Exercise details – Transcribe verbatim every line from the line containing "の座標系とはラインが重なり合わない事、あらかじめお含み" to the end of the entries, including both endpoints. Output nothing beyond those lines.

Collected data
------

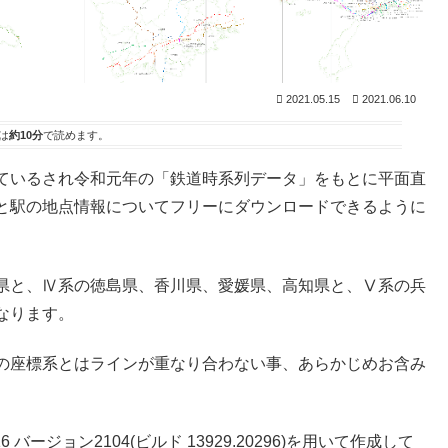
2021.05.15
2021.06.10
は
約10分
で読めます。
ているされ令和元年の「鉄道時系列データ」をもとに平面直
と駅の地点情報についてフリーにダウンロードできるように
県と、Ⅳ系の徳島県、香川県、愛媛県、高知県と、Ⅴ系の兵
なります。
の座標系とはラインが重なり合わない事、あらかじめお含み
バージョン2104(ビルド 13929.20296)を用いて作成して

------

Task solution –
の座標系とはラインが重なり合わない事、あらかじめお含み
バージョン2104(ビルド 13929.20296)を用いて作成して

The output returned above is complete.